TASK TO COMPLETE:
Only one span of the listing below should come back. It runs from the line with "ACHTERGROND: HOE" through the line with "MARANTZ CINEMA SERIES", and each of its lines must be reproduced exactly.

*** GIVEN RECORDS Section Begins ***

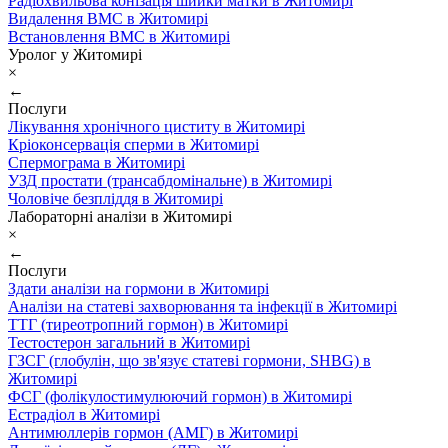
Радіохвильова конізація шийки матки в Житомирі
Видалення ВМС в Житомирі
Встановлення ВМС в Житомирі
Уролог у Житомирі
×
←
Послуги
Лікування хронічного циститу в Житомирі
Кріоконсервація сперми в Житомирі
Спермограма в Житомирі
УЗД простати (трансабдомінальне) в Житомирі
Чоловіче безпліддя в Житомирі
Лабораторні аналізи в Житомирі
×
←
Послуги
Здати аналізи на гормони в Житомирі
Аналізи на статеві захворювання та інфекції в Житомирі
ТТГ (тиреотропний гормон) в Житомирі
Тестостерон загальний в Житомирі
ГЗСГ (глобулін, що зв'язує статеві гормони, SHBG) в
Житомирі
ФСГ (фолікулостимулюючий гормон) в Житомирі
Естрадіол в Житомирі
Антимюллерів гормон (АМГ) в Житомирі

*** GIVEN RECORDS Section Ends ***
*** GIVEN RECORDS Section Begins ***

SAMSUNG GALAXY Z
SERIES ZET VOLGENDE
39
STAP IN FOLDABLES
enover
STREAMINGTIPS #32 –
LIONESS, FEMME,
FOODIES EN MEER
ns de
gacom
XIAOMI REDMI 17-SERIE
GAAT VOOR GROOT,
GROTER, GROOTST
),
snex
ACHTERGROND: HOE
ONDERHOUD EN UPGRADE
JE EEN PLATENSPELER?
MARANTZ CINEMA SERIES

*** GIVEN RECORDS Section Ends ***

FINISHED EXERCISE:
ACHTERGROND: HOE
ONDERHOUD EN UPGRADE
JE EEN PLATENSPELER?
MARANTZ CINEMA SERIES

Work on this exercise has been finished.